**Work task**
Your answer must be every line of the data below that holds the string "utils", copied exactly.

Records excerpted from a collection:
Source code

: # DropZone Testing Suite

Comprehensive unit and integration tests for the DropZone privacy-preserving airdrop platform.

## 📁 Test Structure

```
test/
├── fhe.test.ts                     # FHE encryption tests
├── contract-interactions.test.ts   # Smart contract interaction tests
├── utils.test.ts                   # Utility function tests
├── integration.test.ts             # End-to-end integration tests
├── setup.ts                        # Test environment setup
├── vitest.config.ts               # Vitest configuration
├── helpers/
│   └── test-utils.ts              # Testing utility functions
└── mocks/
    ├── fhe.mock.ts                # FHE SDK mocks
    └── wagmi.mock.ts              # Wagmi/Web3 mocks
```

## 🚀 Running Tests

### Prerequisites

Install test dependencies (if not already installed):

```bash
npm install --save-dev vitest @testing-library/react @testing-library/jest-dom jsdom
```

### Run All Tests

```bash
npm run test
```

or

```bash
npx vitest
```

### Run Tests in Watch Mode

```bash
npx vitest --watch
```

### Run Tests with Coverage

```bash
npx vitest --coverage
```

* * *

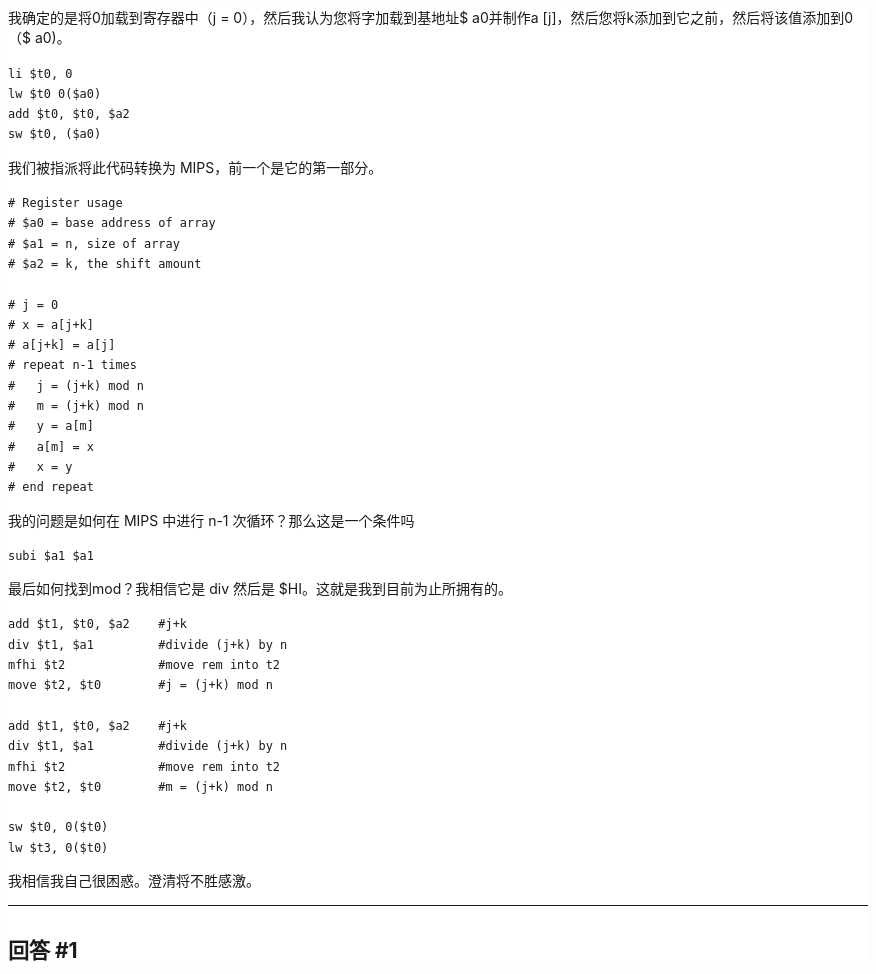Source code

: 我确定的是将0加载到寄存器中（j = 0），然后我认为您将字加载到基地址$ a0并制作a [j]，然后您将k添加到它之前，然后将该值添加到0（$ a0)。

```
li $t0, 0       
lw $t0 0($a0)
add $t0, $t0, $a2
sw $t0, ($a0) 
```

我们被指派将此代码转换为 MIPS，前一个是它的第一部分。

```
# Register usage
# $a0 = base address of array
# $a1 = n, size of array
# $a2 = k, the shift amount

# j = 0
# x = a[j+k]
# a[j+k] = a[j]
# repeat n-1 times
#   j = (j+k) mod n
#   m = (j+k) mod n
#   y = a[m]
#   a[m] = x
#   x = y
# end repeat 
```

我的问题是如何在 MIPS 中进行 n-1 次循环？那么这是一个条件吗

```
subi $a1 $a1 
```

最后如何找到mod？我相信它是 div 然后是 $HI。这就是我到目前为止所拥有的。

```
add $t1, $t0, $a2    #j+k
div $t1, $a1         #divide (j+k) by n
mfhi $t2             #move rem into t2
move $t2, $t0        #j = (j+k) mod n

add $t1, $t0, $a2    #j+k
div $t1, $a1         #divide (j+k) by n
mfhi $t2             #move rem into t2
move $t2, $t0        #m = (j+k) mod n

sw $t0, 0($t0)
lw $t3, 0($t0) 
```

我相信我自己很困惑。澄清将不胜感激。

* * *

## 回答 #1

---

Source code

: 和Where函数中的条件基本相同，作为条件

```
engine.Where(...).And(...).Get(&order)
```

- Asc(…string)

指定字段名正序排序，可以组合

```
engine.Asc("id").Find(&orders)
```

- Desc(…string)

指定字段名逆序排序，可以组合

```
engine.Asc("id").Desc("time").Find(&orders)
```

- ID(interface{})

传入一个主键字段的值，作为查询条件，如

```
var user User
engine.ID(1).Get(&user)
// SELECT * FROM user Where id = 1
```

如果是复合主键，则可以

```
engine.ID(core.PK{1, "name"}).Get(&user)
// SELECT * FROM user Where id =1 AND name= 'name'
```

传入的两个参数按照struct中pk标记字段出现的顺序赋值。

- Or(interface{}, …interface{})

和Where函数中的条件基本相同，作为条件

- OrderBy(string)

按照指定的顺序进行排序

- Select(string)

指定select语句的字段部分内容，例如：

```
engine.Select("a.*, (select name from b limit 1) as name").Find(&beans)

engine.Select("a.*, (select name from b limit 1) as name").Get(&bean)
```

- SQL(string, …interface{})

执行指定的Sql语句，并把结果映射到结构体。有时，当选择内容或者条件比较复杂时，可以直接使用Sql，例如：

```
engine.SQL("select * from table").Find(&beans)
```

**Task output**
├── utils.test.ts                   # Utility function tests
│   └── test-utils.ts              # Testing utility functions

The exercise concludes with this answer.